In the records below, find every line that contains "nhiên" and list it.

┌─ Records shown

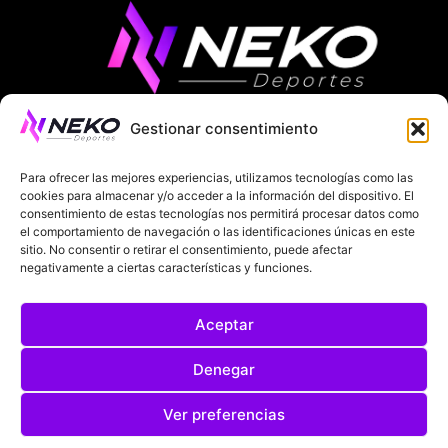
Gestionar consentimiento
ÚLTIMAS NOTICIAS
COMPETICIONES EUROPEAS
Para ofrecer las mejores experiencias, utilizamos tecnologías como las
LA LIGA
MUNDIAL 2026
FÚTBOL INTERNACIONAL
cookies para almacenar y/o acceder a la información del dispositivo. El
consentimiento de estas tecnologías nos permitirá procesar datos como
el comportamiento de navegación o las identificaciones únicas en este
SOBRE NOSOTROS
sitio. No consentir o retirar el consentimiento, puede afectar
negativamente a ciertas características y funciones.
AVISOS LEGALES
POLÍTICA DE PRIVACIDAD
Aceptar
POLÍTICA DE COOKIES
@2025. TODOS LOS DERECHOS RESERVADOS
Denegar
DISEÑADO POR
DARYL STUDIO.
Ver preferencias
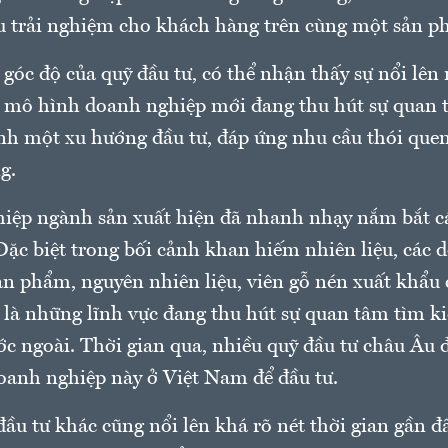
u trải nghiệm cho khách hàng trên cùng một sản p
 góc độ của quỹ đầu tư, có thể nhận thấy sự nổi lên
 mô hình doanh nghiệp mới đang thu hút sự quan 
ành một xu hướng đầu tư, đáp ứng nhu cầu thói que
g.
iệp ngành sản xuất hiện đã nhanh nhạy nắm bắt c
Đặc biệt trong bối cảnh khan hiếm nhiên liệu, các
ản phẩm, nguyên nhiên liệu, viên gỗ nén xuất khẩu 
 là những lĩnh vực đang thu hút sự quan tâm tìm k
c ngoài. Thời gian qua, nhiều quỹ đầu tư châu Âu 
anh nghiệp này ở Việt Nam để đầu tư.
ầu tư khác cũng nổi lên khá rõ nét thời gian gần đâ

└─

Output of the exercise
Đặc biệt trong bối cảnh khan hiếm nhiên liệu, các
ản phẩm, nguyên nhiên liệu, viên gỗ nén xuất khẩu 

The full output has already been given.